The burger: All right, burger lovers, if you haven't availed yourself of the spectacular specimen being served at Constantine, then the only logical conclusion is that you currently reside beneath a rock. That I've spent the last several months curled up under a gigantic slab of Minnesota-mined granite is the only plausible explanation for not yet raving about this burger.
Nostalgia is a powerful force, because a hefty part of this burger's appeal is the way it skillfully touches – correction, reaches out and bear hugs – the happy memory that many of us have with the single-patty McDonald's cheeseburger of our youth.
That's certainly the case with chef Mike DeCamp (pictured above in a Star Tribune file photo, in the dining room at Monello, located upstairs from Constantine). "I just liked how you could eat a bunch of them," he said. "It's such a good memory of when I was a kid."
Fun fact: DeCamp, like many other top-tier chefs, got his start at McDonald's. Well, near-start, anyway; his first restaurant job was washing dishes at a pizzeria in Madison Lake, Minn., when he was 14, "and that's still my favorite pizza," he said. But within a year he was wearing the uniform at a McDonald's outlet in Wayzata. He even moved into the management trainee program before deciding that it wasn't for him. Still, "I learned a lot about organization," he said, along with a first-hand lesson in the hard work that goes into a restaurant career.

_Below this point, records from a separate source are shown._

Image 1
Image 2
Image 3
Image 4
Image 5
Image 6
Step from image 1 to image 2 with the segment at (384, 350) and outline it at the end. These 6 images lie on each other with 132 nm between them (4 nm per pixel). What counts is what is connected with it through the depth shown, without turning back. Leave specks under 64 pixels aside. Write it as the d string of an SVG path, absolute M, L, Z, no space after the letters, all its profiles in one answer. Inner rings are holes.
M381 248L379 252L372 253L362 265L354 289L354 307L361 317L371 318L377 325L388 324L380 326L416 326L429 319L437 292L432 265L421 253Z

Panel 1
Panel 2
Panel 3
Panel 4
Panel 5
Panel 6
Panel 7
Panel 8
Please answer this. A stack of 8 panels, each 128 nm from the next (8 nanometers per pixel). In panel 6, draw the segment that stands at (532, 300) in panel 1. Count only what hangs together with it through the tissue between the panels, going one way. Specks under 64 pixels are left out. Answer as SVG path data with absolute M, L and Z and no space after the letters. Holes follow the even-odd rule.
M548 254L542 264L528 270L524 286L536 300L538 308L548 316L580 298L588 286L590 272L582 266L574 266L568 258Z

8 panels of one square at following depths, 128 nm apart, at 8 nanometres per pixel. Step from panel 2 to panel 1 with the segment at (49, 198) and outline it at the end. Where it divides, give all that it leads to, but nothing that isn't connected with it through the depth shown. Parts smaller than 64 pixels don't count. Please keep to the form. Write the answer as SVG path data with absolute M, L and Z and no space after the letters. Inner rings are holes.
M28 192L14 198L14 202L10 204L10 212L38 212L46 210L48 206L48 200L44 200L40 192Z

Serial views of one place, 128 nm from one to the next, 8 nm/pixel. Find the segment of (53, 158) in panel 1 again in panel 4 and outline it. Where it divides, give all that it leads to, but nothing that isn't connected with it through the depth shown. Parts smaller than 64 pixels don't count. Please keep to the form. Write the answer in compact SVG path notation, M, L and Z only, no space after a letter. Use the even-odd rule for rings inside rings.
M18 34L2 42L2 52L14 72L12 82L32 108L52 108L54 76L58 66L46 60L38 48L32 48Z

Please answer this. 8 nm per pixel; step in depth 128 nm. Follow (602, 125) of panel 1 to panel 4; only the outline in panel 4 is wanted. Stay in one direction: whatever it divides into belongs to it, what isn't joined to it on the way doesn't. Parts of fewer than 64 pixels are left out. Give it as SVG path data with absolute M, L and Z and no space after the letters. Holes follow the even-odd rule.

His most lasting takeaway was an abiding affection for that basic-as-can-be burger, and all the components that go into it: thin patty, white onions, pickle chips and a specific, semi-elusive style of bun.
"The bun is everything," said DeCamp, which explains why he and his crew laboriously taste-tested a number of models, in search of the just the right one. They found it at a bakery, labeled "kid's bun."
For what DeCamp is going for, it's perfect, at least by the time the wrapped-in-paper burger arrives at the table. That's because both the insides of both the top and bottom halves of buns are treated to a prodigious swipe of butter (Minnesota's own Hope Creamery butter) and a lingering toast on the flattop. The result? The bun's browned insides exude that wonderfully modest crinkle that comes from butter-slathered, warm-from-the-toaster toast, while the rest of the barely warmed bun remains soft, even slightly squishy.
"That's what I like about it," said DeCamp. "It's the kind of bun that can absorb a lot of butter, and also absorb a lot of fat from the burger. When it's cold, you can almost crumble it apart, but once it's warm, it gets soft and really holds together."